後縁(尺骨の)Margo posterior ulnae

J0178 (右の尺骨:橈側からの図)

J0181 (右前腕骨の中央部断面:回外位での上方からの図)
解剖学的概要
尺骨の後縁(Margo posterior ulnae)は、尺骨体(corpus ulnae)の3つの縁のうちの1つで、尺骨の後面を構成する重要な解剖学的ランドマークです(Moore et al., 2018)。尺骨は前腕の内側(小指側)に位置する長管骨で、橈骨とともに前腕骨格を形成しています(Standring, 2020)。
位置と走行
- 後縁は尺骨体の後方を縦走し、近位端の肘頭(olecranon)から遠位端の尺骨頭(caput ulnae)に向かって走行します(Gray, 1918)。
- 前縁(margo anterior)と骨間縁(margo interosseus)とともに、尺骨体の三角柱状の形態を形成しています(Moore et al., 2018)。
- 上部3分の2は明瞭で触知可能ですが、下部3分の1では次第に不明瞭になります(Standring, 2020)。
解剖学的関係
- 後縁は尺骨の後面(facies posterior)と内側面(facies medialis)の境界を形成します(Gray, 1918)。
- この縁は皮下に位置するため、体表から容易に触知することができます(Moore et al., 2018)。

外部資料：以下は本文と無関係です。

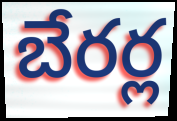
బేరర్లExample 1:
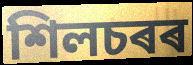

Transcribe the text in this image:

শিলচৰৰ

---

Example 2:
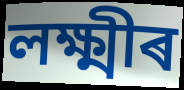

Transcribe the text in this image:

লক্ষ্মীৰ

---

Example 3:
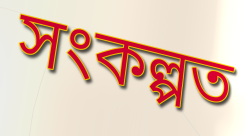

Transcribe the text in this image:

সংকল্পত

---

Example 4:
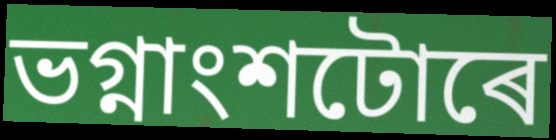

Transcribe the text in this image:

ভগ্নাংশটোৰে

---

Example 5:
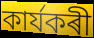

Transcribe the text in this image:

কাৰ্যকৰী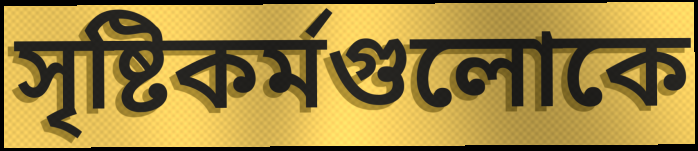
সৃষ্টিকর্মগুলোকে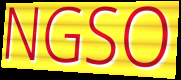
NGSO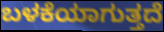
ಬಳಕೆಯಾಗುತ್ತದೆ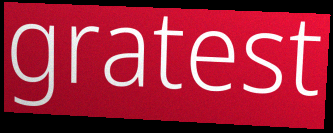
gratest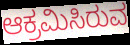
ಆಕ್ರಮಿಸಿರುವ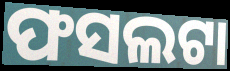
ଫସଲଟାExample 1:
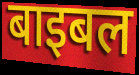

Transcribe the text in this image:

बाइबल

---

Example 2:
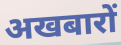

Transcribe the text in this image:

अखबारों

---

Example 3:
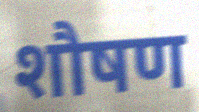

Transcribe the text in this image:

शौषण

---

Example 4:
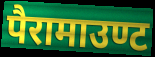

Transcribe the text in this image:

पैरामाउण्ट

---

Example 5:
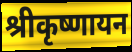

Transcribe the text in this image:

श्रीकृष्णायन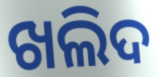
ଖଲିଦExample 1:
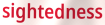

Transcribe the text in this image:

sightedness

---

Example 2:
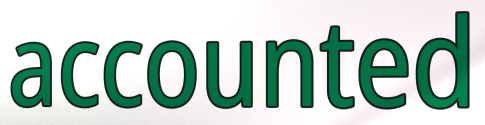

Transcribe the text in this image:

accounted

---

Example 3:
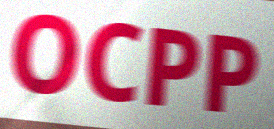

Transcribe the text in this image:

OCPP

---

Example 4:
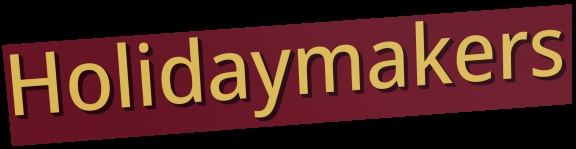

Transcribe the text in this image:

Holidaymakers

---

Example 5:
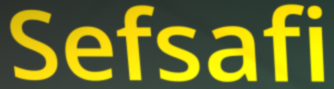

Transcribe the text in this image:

SefsafiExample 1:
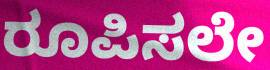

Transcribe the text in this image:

ರೂಪಿಸಲೇ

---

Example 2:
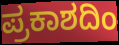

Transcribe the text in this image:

ಪ್ರಕಾಶದಿಂ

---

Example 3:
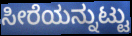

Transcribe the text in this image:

ಸೀರೆಯನ್ನುಟ್ಟು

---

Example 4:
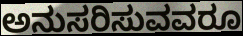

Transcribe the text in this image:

ಅನುಸರಿಸುವವರೂ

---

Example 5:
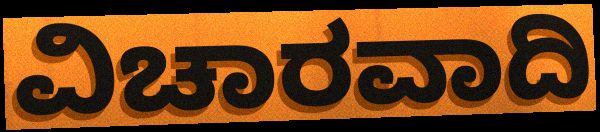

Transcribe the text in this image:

ವಿಚಾರವಾದಿ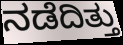
ನಡೆದಿತ್ತುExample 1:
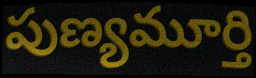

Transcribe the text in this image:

పుణ్యమూర్తి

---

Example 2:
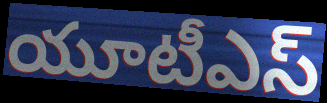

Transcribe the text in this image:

యూటీఎస్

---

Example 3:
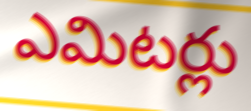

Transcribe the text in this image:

ఎమిటర్లు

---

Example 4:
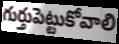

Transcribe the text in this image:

గుర్తుపెట్టుకోవాలి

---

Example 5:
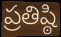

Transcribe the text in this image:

ప్రతిష్ఠి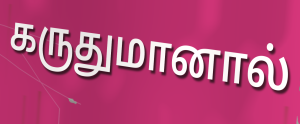
கருதுமானால்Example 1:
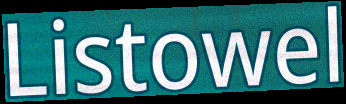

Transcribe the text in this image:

Listowel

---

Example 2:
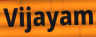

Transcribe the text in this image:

Vijayam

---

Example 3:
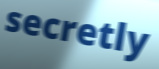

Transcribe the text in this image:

secretly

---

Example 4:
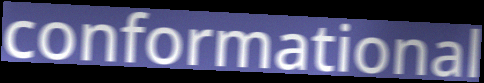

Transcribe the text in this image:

conformational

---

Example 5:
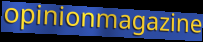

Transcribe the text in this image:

opinionmagazine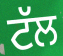
ਟੱਲ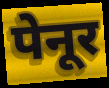
पेनूरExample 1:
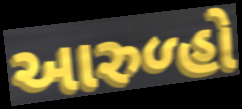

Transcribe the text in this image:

આરુળ્હો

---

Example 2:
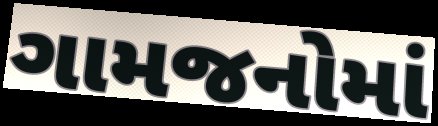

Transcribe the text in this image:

ગામજનોમાં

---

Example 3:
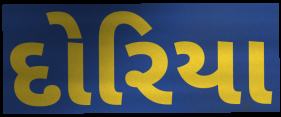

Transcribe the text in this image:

દોરિયા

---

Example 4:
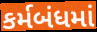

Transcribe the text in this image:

કર્મબંધમાં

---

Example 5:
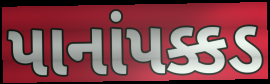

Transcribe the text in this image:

પાનાંપક્કડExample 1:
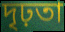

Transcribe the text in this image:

দৃঢ়তা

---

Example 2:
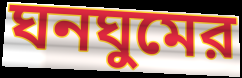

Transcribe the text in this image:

ঘনঘুমের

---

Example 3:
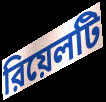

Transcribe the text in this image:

রিয়েলটি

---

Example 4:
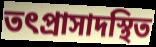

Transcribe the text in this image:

তৎপ্রাসাদস্থিত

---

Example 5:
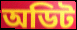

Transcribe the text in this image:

অডিটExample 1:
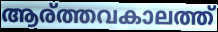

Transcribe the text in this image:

ആര്ത്തവകാലത്ത്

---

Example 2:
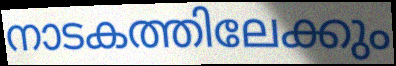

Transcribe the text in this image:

നാടകത്തിലേക്കും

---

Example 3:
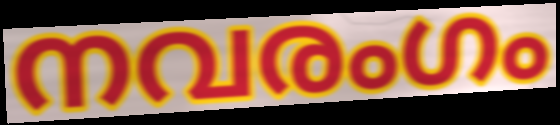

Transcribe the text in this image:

നവരംഗം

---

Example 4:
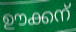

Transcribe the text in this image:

ഊക്കന്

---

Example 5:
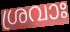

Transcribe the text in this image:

ശ്രവാഃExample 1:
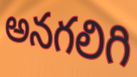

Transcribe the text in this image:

అనగలిగి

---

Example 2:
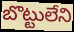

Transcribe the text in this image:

బొట్టులేని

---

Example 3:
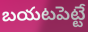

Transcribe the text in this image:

బయటపెట్టే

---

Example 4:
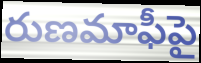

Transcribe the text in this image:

రుణమాఫీపై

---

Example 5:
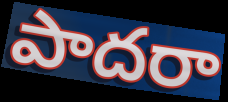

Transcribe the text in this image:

పాదరా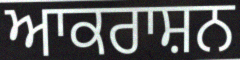
ਆਕਰਾਸ਼ਨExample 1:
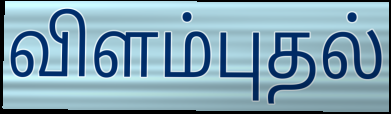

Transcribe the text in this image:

விளம்புதல்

- 後縁に沿って、尺側手根伸筋(extensor carpi ulnaris)と尺側手根屈筋(flexor carpi ulnaris)の起始部が付着します(Standring, 2020)。
- 深層では、深指屈筋(flexor digitorum profundus)の一部も後縁付近から起始します(Moore et al., 2018)。
筋付着部
- 尺側手根伸筋:後縁の近位部から起始し、前腕後面の尺側を走行して第5中手骨底に停止します。手関節の尺屈と伸展に関与します(Standring, 2020)。
- 尺側手根屈筋:後縁の内側面に沿って起始し、前腕屈側の尺側を走行して豆状骨、有鉤骨、第5中手骨底に停止します。手関節の尺屈と屈曲に関与します(Moore et al., 2018)。
臨床的意義
尺骨の後縁は、以下のような臨床的に重要な意味を持ちます:
- 体表指標:後縁は皮下にあり触知しやすいため、前腕の解剖学的評価や骨折の診断において重要な体表指標となります(Hoppenfeld, 1976)。肘頭から尺骨茎状突起(processus styloideus ulnae)まで触診することで、尺骨の連続性や変形の有無を確認できます。
- 尺骨骨折:尺骨骨幹部骨折は、直達外力や介達外力によって生じます(Rockwood et al., 2015)。後縁の変形や転位は触診で評価可能です。特に、橈骨骨折を伴う前腕両骨骨折では、尺骨後縁の整復が前腕の回内・回外運動の回復に重要です(Jupiter & Ring, 2003)。